I've proved that there are relations which are both symmetric and antisymmetric ($\forall a \forall b (aRb \rightarrow (a=b))$) and now I'm trying to prove that there are relations which are neither symmetric nor antisymmetric. I got stuck! Any ideas?

Answer 1

If every pair satisfies $aRb\rightarrow bRa$ then the relation is symmetric. If there is at least one pair which fails to satisfy that then it is not symmetric.

Similarly if there is at least one pair which has $(aRb\rightarrow bRa)\land a\neq b$ then antisymmetry is also not satisfied.

We can therefore take the following relation: $\{a,b,c\}$ would be our universe and $R=\{\langle a,b\rangle,\langle b,a\rangle,\langle a,c\rangle\}$.

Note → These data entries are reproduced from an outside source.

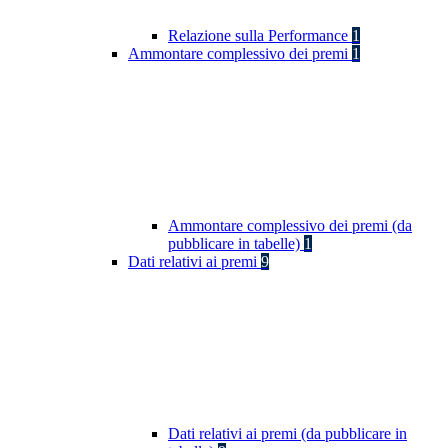
Relazione sulla Performance
1
Ammontare complessivo dei premi
1
Ammontare complessivo dei premi (da
pubblicare in tabelle)
1
Dati relativi ai premi
9
Dati relativi ai premi (da pubblicare in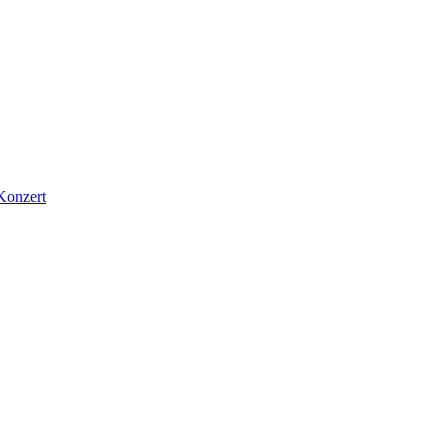
Konzert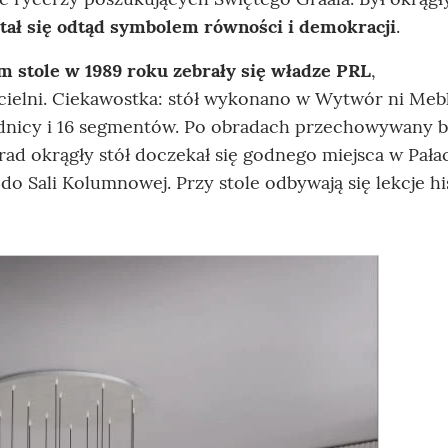
stał się odtąd symbolem równości i demokracji
.
m stole w 1989 roku zebrały się władze PRL
,
cielni. Ciekawostka: stół wykonano w Wytwór ni Mebl
dnicy i 16 segmentów. Po obradach przechowywany b
rad okrągły stół doczekał się godnego miejsca w Pała
 Sali Kolumnowej. Przy stole odbywają się lekcje his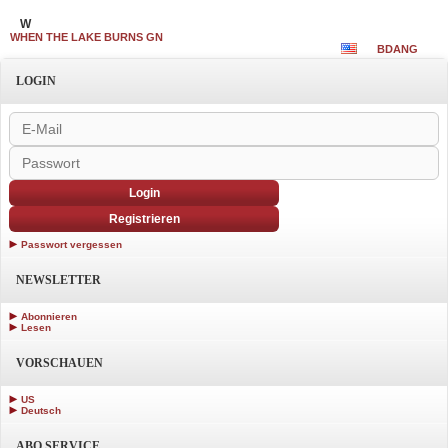
W
WHEN THE LAKE BURNS GN
BDANG
LOGIN
Login
Registrieren
Passwort vergessen
NEWSLETTER
Abonnieren
Lesen
VORSCHAUEN
US
Deutsch
ABO SERVICE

The fact that $aRc\land\lnot cRa$ shows that the relation is not symmetric, but $a\neq b$ and both $aRb$ and $bRa$ hold.

Answer 2

Remember that a relation on a set $A$ is just a subset of $A\times A$. So, you can just pick a convenient subset $R \subset A \times A$ so that only for SOME elements $a,b$ of $A$(I.e. not all), both $(a,b)$ and $(b,a)$ are in $R$. Can you take it from here?

Answer 3

Suppose $aRb$ and $bRc$ and $cRb$. And that's as far as $R$ goes. It's not symmetric since $(\text{not }bRa)$ and it's not antisymmetric since both $bRc$ and $cRb$.

Answer 4

To say that a relation $R$ on a set $A$ is not symmetric is equivalent to saying that there exist elements $a$ and $b$ in $A$ such that $aRb$ and $\require{cancel}b\cancel{R}a$. To say that a relation $R$ on a set $A$ is not antisymmetric is equivalent to saying that there exists an element $a\in A$ and an element $b\in A$ such that $a\ne b$, $aRb$, and $bRa.$ Consider the relation $R = \{\ (a,b)\ |\ ab^{2}\ \gt\ 0\}$ on the set of all integers $\mathbb Z$. Since $2\cdot (-1)^{2} = 2\gt 0$, the ordered pair $(2, -1)\in R$. However, since $(-1)\cdot 2^{2} = -4 \not\gt 0$, $(-1, 2)\not\in R$, thus $R$ is not symmetric. Similarly, we can show that $R$ is not antisymmetric by noting that the inequality $ab^{2}\gt0$ will hold for any two positive integers $a$ and $b$. Thus, there exists a distinct pair of integers $a$ and $b$ such that $aRb$ and $bRa$. Hence, $R$ cannot be antisymmetric.